* What you should do *
Reading the records beneath this task, work out how many lines contain the word "Tisovec" and reply with only that number.

BEGIN Task data

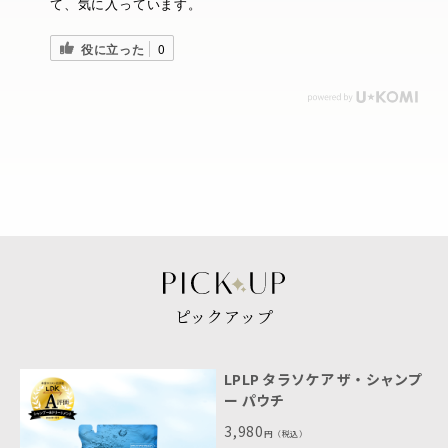
て、気に入っています。
役に立った
0
ピックアップ
LPLP タラソケア ザ・シャンプ
ー パウチ
3,980
円
（税込）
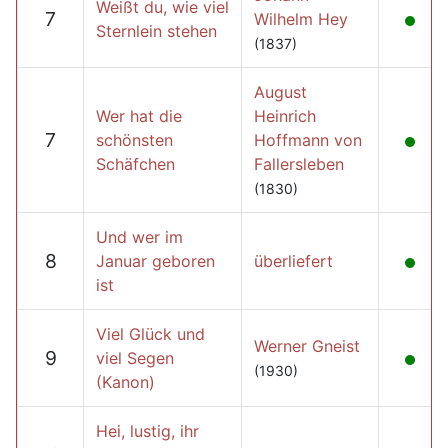
Weißt du, wie viel
7
Wilhelm Hey
Sternlein stehen
(1837)
August
Wer hat die
Heinrich
7
schönsten
Hoffmann von
Schäfchen
Fallersleben
(1830)
Und wer im
8
Januar geboren
überliefert
ist
Viel Glück und
Werner Gneist
9
viel Segen
(1930)
(Kanon)
Hei, lustig, ihr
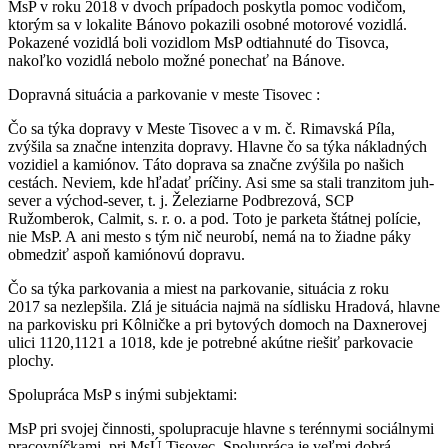
MsP v roku 2018 v dvoch prípadoch poskytla pomoc vodičom,
ktorým sa v lokalite Bánovo pokazili osobné motorové vozidlá.
Pokazené vozidlá boli vozidlom MsP odtiahnuté do Tisovca,
nakoľko vozidlá nebolo možné ponechať na Bánove.
Dopravná situácia a parkovanie v meste Tisovec :
Čo sa týka dopravy v Meste Tisovec a v m. č. Rimavská Píla,
zvýšila sa značne intenzita dopravy. Hlavne čo sa týka nákladných
vozidiel a kamiónov. Táto doprava sa značne zvýšila po našich
cestách. Neviem, kde hľadať príčiny. Asi sme sa stali tranzitom juh-
sever a východ-sever, t. j. Železiarne Podbrezová, SCP
Ružomberok, Calmit, s. r. o. a pod. Toto je parketa štátnej polície,
nie MsP. A ani mesto s tým nič neurobí, nemá na to žiadne páky
obmedziť aspoň kamiónovú dopravu.
Čo sa týka parkovania a miest na parkovanie, situácia z roku
2017 sa nezlepšila. Zlá je situácia najmä na sídlisku Hradová, hlavne
na parkovisku pri Kôlničke a pri bytových domoch na Daxnerovej
ulici 1120,1121 a 1018, kde je potrebné akútne riešiť parkovacie
plochy.
Spolupráca MsP s inými subjektami:
MsP pri svojej činnosti, spolupracuje hlavne s terénnymi sociálnymi
pracovníčkami, pri MsÚ Tisovec. Spolupráca je veľmi dobrá.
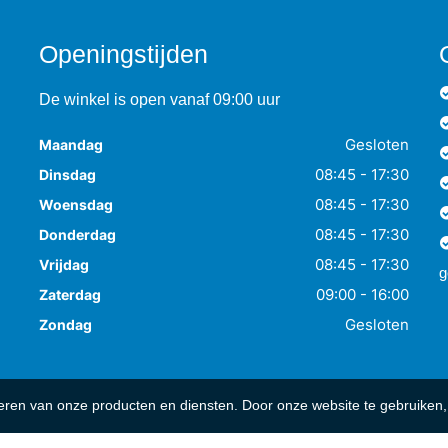
Openingstijden
De winkel is open vanaf 09:00 uur
Gesloten
Maandag
08:45 - 17:30
Dinsdag
08:45 - 17:30
Woensdag
08:45 - 17:30
Donderdag
08:45 - 17:30
Vrijdag
g
09:00 - 16:00
Zaterdag
Gesloten
Zondag
teren van onze producten en diensten. Door onze website te gebruike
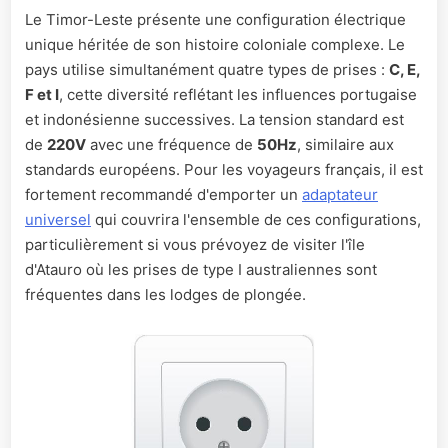
Le Timor-Leste présente une configuration électrique
unique héritée de son histoire coloniale complexe. Le
pays utilise simultanément quatre types de prises :
C, E,
F et I
, cette diversité reflétant les influences portugaise
et indonésienne successives. La tension standard est
de
220V
avec une fréquence de
50Hz
, similaire aux
standards européens. Pour les voyageurs français, il est
fortement recommandé d'emporter un
adaptateur
universel
qui couvrira l'ensemble de ces configurations,
particulièrement si vous prévoyez de visiter l'île
d'Atauro où les prises de type I australiennes sont
fréquentes dans les lodges de plongée.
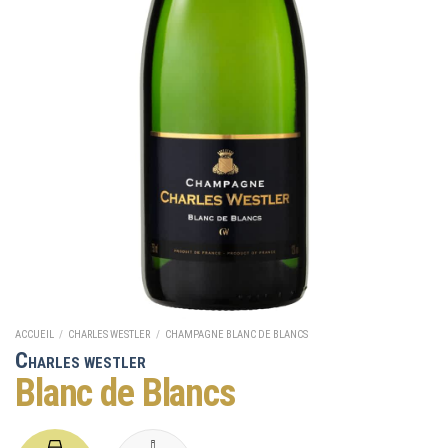
ACCUEIL
/
CHARLES WESTLER
/
CHAMPAGNE BLANC DE BLANCS
C
HARLES WESTLER
Blanc de Blancs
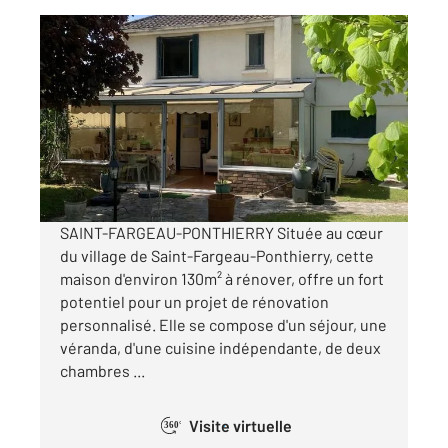
ST FARGEAU PONTHIERRY 77
2
105,65 m
, 4 pièces
Ref : 2963
Maison à vendre
220 000 €
Visiter le site dédié
SAINT-FARGEAU-PONTHIERRY Située au cœur
du village de Saint-Fargeau-Ponthierry, cette
maison d'environ 130m² à rénover, offre un fort
potentiel pour un projet de rénovation
personnalisé. Elle se compose d'un séjour, une
véranda, d'une cuisine indépendante, de deux
chambres ...
Visite virtuelle
360°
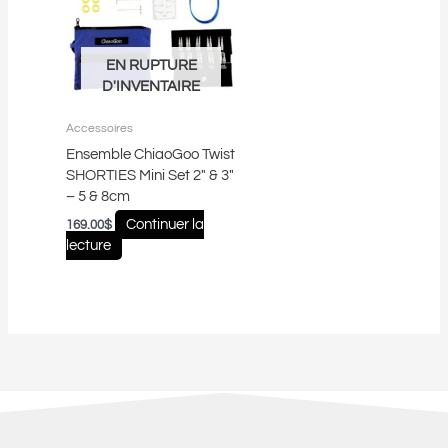
EN RUPTURE
D'INVENTAIRE
Accessoires
Ensemble ChiaoGoo Twist
SHORTIES Mini Set 2″ & 3″
– 5 & 8cm
Continuer la
169.00
$
lecture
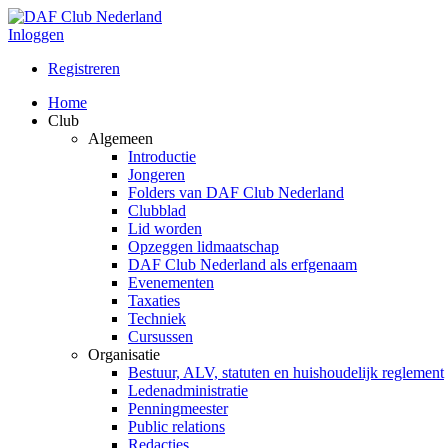
Inloggen
Registreren
Home
Club
Algemeen
Introductie
Jongeren
Folders van DAF Club Nederland
Clubblad
Lid worden
Opzeggen lidmaatschap
DAF Club Nederland als erfgenaam
Evenementen
Taxaties
Techniek
Cursussen
Organisatie
Bestuur, ALV, statuten en huishoudelijk reglement
Ledenadministratie
Penningmeester
Public relations
Redacties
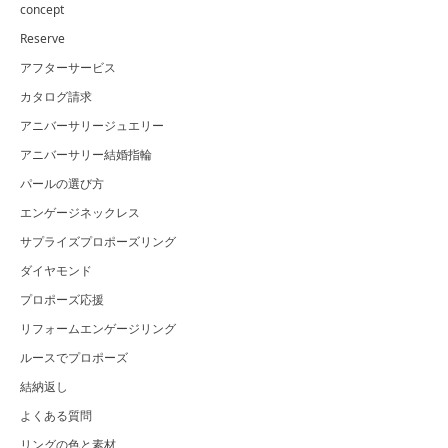
concept
Reserve
アフターサービス
カタログ請求
アニバーサリージュエリー
アニバーサリー結婚指輪
パールの選び方
エンゲージネックレス
サプライズプロポーズリング
ダイヤモンド
プロポーズ応援
リフォームエンゲージリング
ルースでプロポーズ
結納返し
よくある質問
リングの色と素材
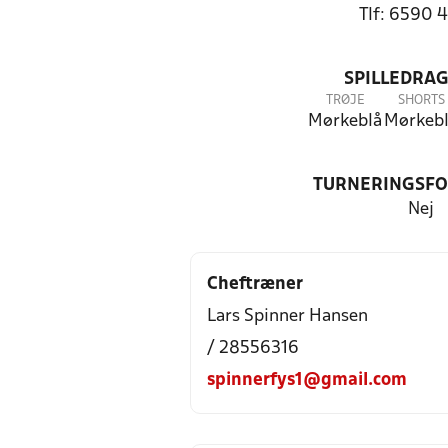
Tlf: 6590 
SPILLEDRAG
TRØJE
SHORTS
Mørkeblå
Mørkeb
TURNERINGSF
Nej
Cheftræner
Lars Spinner Hansen
/ 28556316
spinnerfys1@gmail.com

END Task data

* Response to the task *
3